Now, to @midori’s question:

(f) For purposes of this section, the following definitions apply:
(1) “Female” means an individual who self-identifies her gender as a woman, without regard to the individual’s designated sex at birth.

So, yes, the board can self-identify as a woman and it will meet the requirements.


#7

I love this law. The more restrictions California can put on corporations there, the more we can steal from them through relocation.


#8

Thanks, some people I was having discussions with IRL were wondering about this.


#9

A lot of corporations are just looking for an excuse to move to Arizona or Texas.


#10

Would an all female board run afoul of the law?


#11

Not according to the link I saw.

And, as some have pointed out, an all gender neutral board would run afoul of the law. The members must be female.


#12

I don’t think so. This law appears to have been made in response to findings that something like only 12% of those higher up in companies being women. I don’t think there is much if any concern with a board having to high a percentage of women. The perception is that the advantages lean in the direction of men.


#13

Sounds like it will be a great opportunity for rent seeking for prominent California pols like Feinstein, Pelosi, etc.


#14

Yeah the average woman pops out to the board of directors she sits on every day. It the goal is to help out working people this seems rather off target.


#15

I picked it for Midori in the bird sense-- “beautiful bird”. :slight_smile: But yes, most people think of it in terms of “green”! :slight_smile:


#16

What if they’re all gender fluid, and on the day of the board meeting, they’re all male on that day🤔


#17

Interesting point. Since the law does say that one need only self-identify as female, what are the criteria for determining self-identification? I’m asking in all seriousness. How does CA law determine one’s self-identification of gender? Is it merely a declaratory statement? Or does one have to register with the state?


#18

All joking aside, gender is now whatever the person says it is in the moment.

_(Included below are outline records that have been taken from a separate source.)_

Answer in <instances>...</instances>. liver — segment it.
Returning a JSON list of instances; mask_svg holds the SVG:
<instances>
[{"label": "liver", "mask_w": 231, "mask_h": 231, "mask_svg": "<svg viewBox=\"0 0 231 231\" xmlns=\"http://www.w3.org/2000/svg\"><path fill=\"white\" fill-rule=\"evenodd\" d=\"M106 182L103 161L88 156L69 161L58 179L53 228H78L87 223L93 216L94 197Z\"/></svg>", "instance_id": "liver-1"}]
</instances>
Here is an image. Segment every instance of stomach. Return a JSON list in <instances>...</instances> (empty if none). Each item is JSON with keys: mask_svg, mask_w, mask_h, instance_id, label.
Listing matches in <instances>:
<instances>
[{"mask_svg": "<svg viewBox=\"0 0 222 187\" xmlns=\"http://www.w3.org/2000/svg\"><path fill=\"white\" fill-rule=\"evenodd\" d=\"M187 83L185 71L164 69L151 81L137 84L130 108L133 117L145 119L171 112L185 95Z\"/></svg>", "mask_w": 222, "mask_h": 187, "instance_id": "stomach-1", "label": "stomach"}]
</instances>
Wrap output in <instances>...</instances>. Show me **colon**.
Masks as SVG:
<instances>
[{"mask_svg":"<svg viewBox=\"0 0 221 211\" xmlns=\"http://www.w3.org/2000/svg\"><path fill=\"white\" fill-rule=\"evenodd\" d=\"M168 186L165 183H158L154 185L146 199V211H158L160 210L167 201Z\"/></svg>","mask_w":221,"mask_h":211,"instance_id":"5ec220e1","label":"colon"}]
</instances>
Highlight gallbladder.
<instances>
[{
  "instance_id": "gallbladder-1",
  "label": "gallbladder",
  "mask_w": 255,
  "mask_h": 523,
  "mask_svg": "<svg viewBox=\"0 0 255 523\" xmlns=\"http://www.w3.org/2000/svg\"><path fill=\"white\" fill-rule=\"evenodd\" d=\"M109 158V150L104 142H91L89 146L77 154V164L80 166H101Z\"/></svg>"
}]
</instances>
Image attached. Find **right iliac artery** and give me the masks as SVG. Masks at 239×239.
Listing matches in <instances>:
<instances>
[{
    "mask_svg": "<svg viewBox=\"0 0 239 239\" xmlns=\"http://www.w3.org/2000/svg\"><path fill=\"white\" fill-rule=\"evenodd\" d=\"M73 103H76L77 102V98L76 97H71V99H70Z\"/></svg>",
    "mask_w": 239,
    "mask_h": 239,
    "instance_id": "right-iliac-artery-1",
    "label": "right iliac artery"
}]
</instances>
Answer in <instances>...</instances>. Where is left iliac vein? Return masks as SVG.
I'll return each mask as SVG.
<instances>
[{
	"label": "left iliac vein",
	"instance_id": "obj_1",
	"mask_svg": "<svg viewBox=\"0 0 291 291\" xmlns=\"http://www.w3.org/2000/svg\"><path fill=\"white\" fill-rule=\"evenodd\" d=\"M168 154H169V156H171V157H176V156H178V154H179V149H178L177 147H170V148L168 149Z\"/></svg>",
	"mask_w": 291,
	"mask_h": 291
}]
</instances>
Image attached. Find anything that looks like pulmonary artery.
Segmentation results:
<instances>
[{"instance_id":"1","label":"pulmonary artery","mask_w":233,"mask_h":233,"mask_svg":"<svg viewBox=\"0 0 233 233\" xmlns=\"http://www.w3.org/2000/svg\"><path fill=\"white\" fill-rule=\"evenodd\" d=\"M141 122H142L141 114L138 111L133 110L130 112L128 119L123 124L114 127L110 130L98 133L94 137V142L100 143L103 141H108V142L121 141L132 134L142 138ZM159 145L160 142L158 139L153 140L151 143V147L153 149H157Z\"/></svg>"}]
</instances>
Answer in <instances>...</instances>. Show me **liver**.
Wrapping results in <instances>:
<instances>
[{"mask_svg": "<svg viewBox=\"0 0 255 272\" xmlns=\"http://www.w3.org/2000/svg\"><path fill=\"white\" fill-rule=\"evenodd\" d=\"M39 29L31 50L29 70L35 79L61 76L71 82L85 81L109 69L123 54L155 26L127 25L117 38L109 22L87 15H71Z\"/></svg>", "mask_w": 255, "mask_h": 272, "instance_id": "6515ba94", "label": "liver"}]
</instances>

When transsexualism (I use this word because it’s the original term) first became a diagnosis (in the thirties or forties I believe), first of all it was profoundly rare, mostly a condition found in biological men, etiology was uncertain, although some of them actually had chromosome abnormalities, and a lot of the men just dealt with it by cross dressing.

Female to male transsexualism was vanishingly rare.

But a person generally did not go around making pronouncements about their identity then demand everybody else simply fall in line, no questions asked.


#19

This seems horrifyingly close to a command economy gateway. That is what opportunity of outcome fundamentally requires though, so I shouldn’t be surprised.


#20

I looked at my ID and my birth certificate. Mine are labeled with “sex” (biological). I understand some other states are labeled with gender (social, self identified). I wonder in states where certificates are labeled with sex if it is as easy to get one’s classification on those lines changed.

Dave Chapel, a foul mouth comedian, one asked what I thought was a good question after he had an experience in which someone was offended when he was checking on the well being of someone and used the wrong pronoun. He asked to what degree is he obligated to participate in someone else’s self identity.